[Dataset entries]
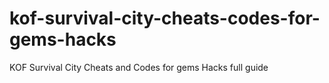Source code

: # kof-survival-city-cheats-codes-for-gems-hacks
KOF Survival City Cheats and Codes for gems Hacks full guide
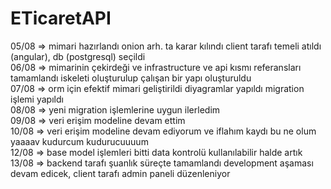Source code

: # ETicaretAPI
05/08 => mimari hazırlandı onion arh. ta karar kılındı client tarafı temeli atıldı (angular), db (postgresql) seçildi </br>
06/08 => mimarinin çekirdeği ve infrastructure ve api kısmı referansları tamamlandı iskeleti oluşturulup çalışan bir yapı oluşturuldu </br>
07/08 => orm için efektif mimari geliştirildi diyagramlar yapıldı migration işlemi yapıldı </br>
08/08 => yeni migration işlemlerine uygun ilerledim </br>
09/08 => veri erişim modeline devam ettim </br>
10/08 => veri erişim modeline devam ediyorum ve iflahım kaydı bu ne olum yaaaav kudurcum kudurucuuuum </br>
12/08 => base model işlemleri bitti data kontrolü kullanılabilir halde artık </br>
13/08 => backend tarafı şuanlık süreçte tamamlandı development aşaması devam edicek, client tarafı admin paneli düzenleniyor
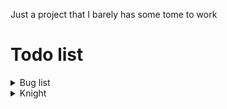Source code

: Just a project that I barely has some tome to work

# Todo list
<details> 
<summary> Bug list </summary>

- [ ] Hitbox not properly allign with the texture
    - [x] Render
    - [x] Walking
        - [x] Armed
        - [x] Unarmed
    - [x] Crouching
        - [x] Armed
        - [x] Unarmed
    - [x] Crouched walking
        - [x] Armed
        - [x] Unarmed
    - [ ] Attack
    - [ ] Dashing
    - [x] Drinking
    - [ ] Dying
        - [ ] Armed
        - [ ] Unarmed
    - [x] Falling
        - [ ] Armed
        - [x] Unarmed
    - [ ] Grabbing
    - [ ] Hurting
        - [ ] Armed
        - [ ] Unarmed
    - [ ] Idling
        - [ ] Armed
        - [x] Unarmed
    - [ ] Jumping
        - [ ] Armed
        - [x] Unarmed
    - [ ] Ladder climbing
    - [ ] Landing
        - [ ] Armed
        - [ ] Unarmed
    - [ ] Ledge grab
    - [ ] Power up
    - [ ] Pushing
    - [ ] Shielding
    - [ ] Shield bashing
    - [ ] Shielding up
    - [ ] Talking
    - [ ] Walking
        - [ ] Armed
        - [x] Unarmed

</details>

<details>
<summary> Knight </summary>

- [x] Render
- [x] Walking
- [x] Crouching
- [x] Crouched walking
- [x] Attack
    - [x] Attack animation
    - [x] Attack hitbox
    - [x] Variable damage changer
- [x] Dashing
- [x] Drinking
- [x] Dying
- [x] Falling
- [ ] Grabbing
- [x] Hurting
- [x] Idling
- [x] Jumping
- [ ] Ladder climbing
- [x] Landing
    - [x] Armed
    - [x] Unarmed
- [ ] Ledge grab
- [x] Power up
    - [x] Power up animation
    - [x] Power up cooldown
    - [x] Power up attribute
- [x] Pushing
- [x] Shielding
- [ ] Shield bashing
- [x] Shielding up
- [ ] Talking
- [x] Walking

</details>

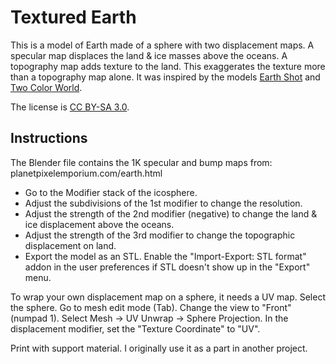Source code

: Textured Earth
==============

This is a model of Earth made of a sphere with two displacement
maps. A specular map displaces the land & ice masses above the
oceans. A topography map adds texture to the land. This exaggerates
the texture more than a topography map alone. It was inspired by the
models [Earth Shot](thingiverse.com/thing:14070) and [Two Color
World](http://www.thingiverse.com/thing:11660).

The license is [CC BY-SA 3.0](http://creativecommons.org/licenses/by-sa/3.0/).

Instructions
------------

The Blender file contains the 1K specular and bump maps from:
planetpixelemporium.com/earth.html

* Go to the Modifier stack of the icosphere.
* Adjust the subdivisions of the 1st modifier to change the resolution.
* Adjust the strength of the 2nd modifier (negative) to change the land & ice displacement above the oceans.
* Adjust the strength of the 3rd modifier to change the topographic displacement on land.
* Export the model as an STL. Enable the "Import-Export: STL format" addon in the user preferences if STL doesn't show up in the "Export" menu.

To wrap your own displacement map on a sphere, it needs a UV
map. Select the sphere. Go to mesh edit mode (Tab). Change the view to
"Front" (numpad 1). Select Mesh -> UV Unwrap -> Sphere Projection. In
the displacement modifier, set the "Texture Coordinate" to "UV".

Print with support material. I originally use it as a part in another
project.

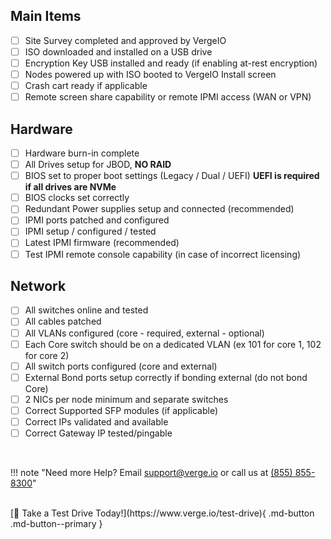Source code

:## Main Items
- [ ] Site Survey completed and approved by VergeIO
- [ ] ISO downloaded and installed on a USB drive
- [ ] Encryption Key USB installed and ready (if enabling at-rest encryption)
- [ ] Nodes powered up with ISO booted to VergeIO Install screen
- [ ] Crash cart ready if applicable
- [ ] Remote screen share capability or remote IPMI access (WAN or VPN)

## Hardware
- [ ] Hardware burn-in complete
- [ ] All Drives setup for JBOD, **NO RAID**
- [ ] BIOS set to proper boot settings (Legacy / Dual / UEFI) **UEFI is required if all drives are NVMe**
- [ ] BIOS clocks set correctly
- [ ] Redundant Power supplies setup and connected (recommended)
- [ ] IPMI ports patched and configured
- [ ] IPMI setup / configured / tested
- [ ] Latest IPMI firmware (recommended)
- [ ] Test IPMI remote console capability (in case of incorrect licensing)

## Network
- [ ] All switches online and tested
- [ ] All cables patched
- [ ] All VLANs configured (core - required, external - optional)
- [ ] Each Core switch should be on a dedicated VLAN (ex 101 for core 1, 102 for core 2)
- [ ] All switch ports configured (core and external)
- [ ] External Bond ports setup correctly if bonding external (do not bond Core)
- [ ] 2 NICs per node minimum and separate switches
- [ ] Correct Supported SFP modules (if applicable)
- [ ] Correct IPs validated and available
- [ ] Correct Gateway IP tested/pingable

<br>

!!! note "Need more Help? Email <a href="mailto:support@verge.io?subject=Support Inquiry" target="_blank" rel="noopener noreferrer">support@verge.io</a> or call us at <a href="tel:+855-855-8300">(855) 855-8300</a>"


<br>
[🚗 Take a Test Drive Today!](https://www.verge.io/test-drive){ .md-button .md-button--primary }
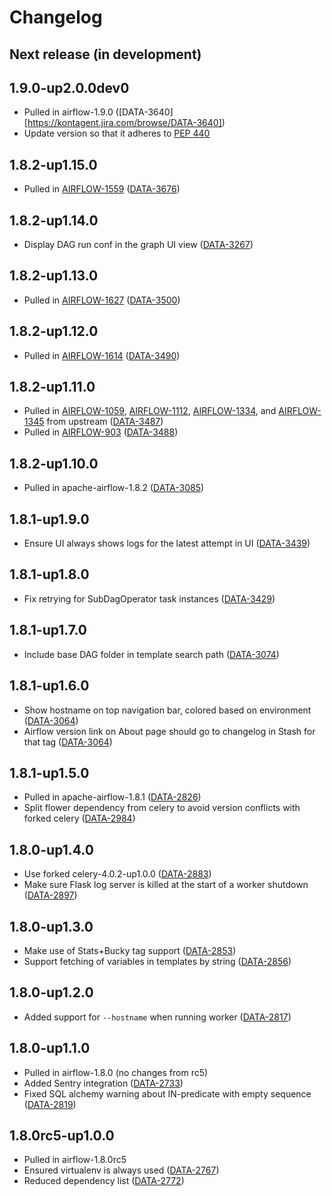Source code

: # Changelog

## Next release (in development)

## 1.9.0-up2.0.0dev0

* Pulled in airflow-1.9.0 ([DATA-3640][https://kontagent.jira.com/browse/DATA-3640])
* Update version so that it adheres to [PEP 440](https://www.python.org/dev/peps/pep-0440/)

## 1.8.2-up1.15.0

* Pulled in [AIRFLOW-1559](https://issues.apache.org/jira/browse/AIRFLOW-1559) ([DATA-3676](https://kontagent.jira.com/browse/DATA-3676))

## 1.8.2-up1.14.0

* Display DAG run conf in the graph UI view ([DATA-3267](https://kontagent.jira.com/browse/DATA-3267))

## 1.8.2-up1.13.0

* Pulled in [AIRFLOW-1627](https://issues.apache.org/jira/browse/AIRFLOW-1627) ([DATA-3500](https://kontagent.jira.com/browse/DATA-3500))

## 1.8.2-up1.12.0

* Pulled in [AIRFLOW-1614](https://issues.apache.org/jira/browse/AIRFLOW-1614) ([DATA-3490](https://kontagent.jira.com/browse/DATA-3490))

## 1.8.2-up1.11.0

* Pulled in [AIRFLOW-1059](https://issues.apache.org/jira/browse/AIRFLOW-1059), [AIRFLOW-1112](https://issues.apache.org/jira/browse/AIRFLOW-1112), [AIRFLOW-1334](https://issues.apache.org/jira/browse/AIRFLOW-1334), and [AIRFLOW-1345](https://issues.apache.org/jira/browse/AIRFLOW-1345) from upstream ([DATA-3487](https://kontagent.jira.com/browse/DATA-3487))
* Pulled in [AIRFLOW-903](https://issues.apache.org/jira/browse/AIRFLOW-903) ([DATA-3488](https://kontagent.jira.com/browse/DATA-3488))

## 1.8.2-up1.10.0

* Pulled in apache-airflow-1.8.2 ([DATA-3085](https://kontagent.jira.com/browse/DATA-3085))

## 1.8.1-up1.9.0

* Ensure UI always shows logs for the latest attempt in UI ([DATA-3439](https://kontagent.jira.com/browse/DATA-3439))

## 1.8.1-up1.8.0

* Fix retrying for SubDagOperator task instances ([DATA-3429](https://kontagent.jira.com/browse/DATA-3429))

## 1.8.1-up1.7.0

* Include base DAG folder in template search path ([DATA-3074](https://kontagent.jira.com/browse/DATA-3074))

## 1.8.1-up1.6.0

* Show hostname on top navigation bar, colored based on environment ([DATA-3064](https://kontagent.jira.com/browse/DATA-3064))
* Airflow version link on About page should go to changelog in Stash for that tag ([DATA-3064](https://kontagent.jira.com/browse/DATA-3064))

## 1.8.1-up1.5.0

* Pulled in apache-airflow-1.8.1 ([DATA-2826](https://kontagent.jira.com/browse/DATA-2826))
* Split flower dependency from celery to avoid version conflicts with forked celery ([DATA-2984](https://kontagent.jira.com/browse/DATA-2984))

## 1.8.0-up1.4.0

* Use forked celery-4.0.2-up1.0.0 ([DATA-2883](https://kontagent.jira.com/browse/DATA-2883))
* Make sure Flask log server is killed at the start of a worker shutdown ([DATA-2897](https://kontagent.jira.com/browse/DATA-2897))

## 1.8.0-up1.3.0

* Make use of Stats+Bucky tag support ([DATA-2853](https://kontagent.jira.com/browse/DATA-2853))
* Support fetching of variables in templates by string ([DATA-2856](https://kontagent.jira.com/browse/DATA-2856))

## 1.8.0-up1.2.0

* Added support for `--hostname` when running worker ([DATA-2817](https://kontagent.jira.com/browse/DATA-2817))

## 1.8.0-up1.1.0

* Pulled in airflow-1.8.0 (no changes from rc5)
* Added Sentry integration ([DATA-2733](https://kontagent.jira.com/browse/DATA-2733))
* Fixed SQL alchemy warning about IN-predicate with empty sequence ([DATA-2819](https://kontagent.jira.com/browse/DATA-2819))

## 1.8.0rc5-up1.0.0

* Pulled in airflow-1.8.0rc5
* Ensured virtualenv is always used ([DATA-2767](https://kontagent.jira.com/browse/DATA-2767))
* Reduced dependency list ([DATA-2772](https://kontagent.jira.com/browse/DATA-2772))
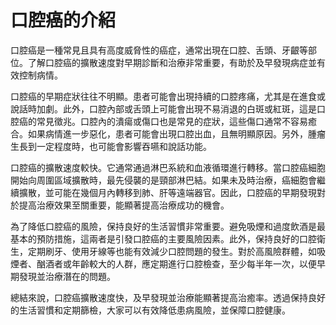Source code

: # 口腔癌的介紹

口腔癌是一種常見且具有高度威脅性的癌症，通常出現在口腔、舌頭、牙齦等部位。了解口腔癌的擴散速度對早期診斷和治療非常重要，有助於及早發現病症並有效控制病情。

口腔癌的早期症狀往往不明顯。患者可能會出現持續的口腔疼痛，尤其是在進食或說話時加劇。此外，口腔內部或舌頭上可能會出現不易消退的白斑或紅斑，這是口腔癌的常見徵兆。口腔內的潰瘍或傷口也是常見的症狀，這些傷口通常不容易癒合。如果病情進一步惡化，患者可能會出現口腔出血，且無明顯原因。另外，腫瘤生長到一定程度時，也可能會影響吞嚥和說話功能。

口腔癌的擴散速度較快。它通常通過淋巴系統和血液循環進行轉移。當口腔癌細胞開始向周圍區域擴散時，最先侵襲的是頸部淋巴結。如果未及時治療，癌細胞會繼續擴散，並可能在幾個月內轉移到肺、肝等遠端器官。因此，口腔癌的早期發現對於提高治療效果至關重要，能顯著提高治療成功的機會。

為了降低口腔癌的風險，保持良好的生活習慣非常重要。避免吸煙和過度飲酒是最基本的預防措施，這兩者是引發口腔癌的主要風險因素。此外，保持良好的口腔衛生，定期刷牙、使用牙線等也能有效減少口腔問題的發生。對於高風險群體，如吸煙者、酗酒者或年齡較大的人群，應定期進行口腔檢查，至少每半年一次，以便早期發現並治療潛在的問題。

總結來說，口腔癌擴散速度快，及早發現並治療能顯著提高治癒率。透過保持良好的生活習慣和定期篩檢，大家可以有效降低患病風險，並保障口腔健康。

**About this task**
Pick out the lines above that hold the string "Added" and show them.

**Finished exercise**
* Added support for `--hostname` when running worker ([DATA-2817](https://kontagent.jira.com/browse/DATA-2817))
* Added Sentry integration ([DATA-2733](https://kontagent.jira.com/browse/DATA-2733))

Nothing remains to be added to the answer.